Landau/Lifshitz action as a function of coordinates [duplicate]

Question

In Landau/Lifshitz' "Mechanics", $\S43$, 3ed, the authors consider the action of a mechanical system as a function of its final time $t$ and its final position $q$. They consider paths originating at some point $q^{(1)}$ at a time $t_1$, and terminating at the same point $q$ after different times $t$. The total derivative of the action is then

$$ \frac{dS}{dt}=\frac{\partial S}{\partial t}+\sum_i\frac{\partial S}{\partial q_i}\dot{q}_i\tag{p.139}. $$

The authors then claim that $\frac{\partial S}{\partial q_i}$ can be replaced by $p_i$. I don't understand this step. L+L derived this formula for $p_i$ by considering paths starting from the same point $q^{(1)}$, but passing through different endpoints after a common time interval.
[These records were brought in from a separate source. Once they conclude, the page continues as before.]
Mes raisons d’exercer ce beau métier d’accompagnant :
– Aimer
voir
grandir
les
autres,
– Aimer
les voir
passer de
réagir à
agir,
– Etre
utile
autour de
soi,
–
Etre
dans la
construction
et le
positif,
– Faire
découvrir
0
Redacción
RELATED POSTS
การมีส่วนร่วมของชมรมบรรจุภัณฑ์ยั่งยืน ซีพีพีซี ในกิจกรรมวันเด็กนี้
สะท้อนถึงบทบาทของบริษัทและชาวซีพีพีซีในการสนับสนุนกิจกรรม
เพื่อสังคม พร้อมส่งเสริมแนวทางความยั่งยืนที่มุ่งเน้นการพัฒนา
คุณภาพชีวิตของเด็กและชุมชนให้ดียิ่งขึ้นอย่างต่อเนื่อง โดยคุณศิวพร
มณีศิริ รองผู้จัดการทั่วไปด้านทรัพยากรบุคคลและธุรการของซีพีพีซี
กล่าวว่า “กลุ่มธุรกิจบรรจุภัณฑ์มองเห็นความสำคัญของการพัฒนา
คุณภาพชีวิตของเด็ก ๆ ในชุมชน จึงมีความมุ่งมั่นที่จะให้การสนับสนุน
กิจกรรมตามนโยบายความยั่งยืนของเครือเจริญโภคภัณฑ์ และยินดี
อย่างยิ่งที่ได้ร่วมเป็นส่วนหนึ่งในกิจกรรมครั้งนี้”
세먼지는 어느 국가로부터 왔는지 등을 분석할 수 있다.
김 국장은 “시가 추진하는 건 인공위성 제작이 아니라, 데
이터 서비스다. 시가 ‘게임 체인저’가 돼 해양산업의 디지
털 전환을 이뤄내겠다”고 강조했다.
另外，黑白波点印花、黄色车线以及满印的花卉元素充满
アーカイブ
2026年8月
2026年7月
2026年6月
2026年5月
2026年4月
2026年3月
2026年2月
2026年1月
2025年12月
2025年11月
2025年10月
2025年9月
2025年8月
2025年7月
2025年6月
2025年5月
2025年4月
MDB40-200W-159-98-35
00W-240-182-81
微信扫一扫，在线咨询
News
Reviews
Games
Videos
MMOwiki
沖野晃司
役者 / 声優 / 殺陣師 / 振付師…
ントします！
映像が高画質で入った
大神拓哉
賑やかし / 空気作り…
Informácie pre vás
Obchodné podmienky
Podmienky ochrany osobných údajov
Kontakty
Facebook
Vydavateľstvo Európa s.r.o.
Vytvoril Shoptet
Why should $$p_i=\frac{\partial S}{\partial q_i}\tag{43.3}$$ continue to hold when the action is varied in a different way?

Answer 1

As defined in your question $p(q,t) = \frac{\partial S(q,t)}{\partial q}$ is the momentum at time $t$ of the classical (least action) path which passes through the points $(q_1,t_1)$ and $(q,t)$. Changing the end point $(q,t)$ will generally change the corresponding path but $\frac{\partial S}{\partial q}$ will always be the momentum at time $t$ for whatever path that happens to be.

That being said, in your total derivative equation the action is being evaluated on a classical path uniquely specified by certain end points, $q(t) \equiv q_{(q_1,t_1,q_2,t_2)}(t)$, to make it a function of only time $S(q(t), t)$. So by definition the classical path passing through the points $(q_1,t_1)$ and $(q(t), t)$ will be this same path for all $t$. This means that for all times $t$, $p(t) = \frac{\partial S(q(t),t)}{\partial q}$ is the momentum of the classical path at time $t$.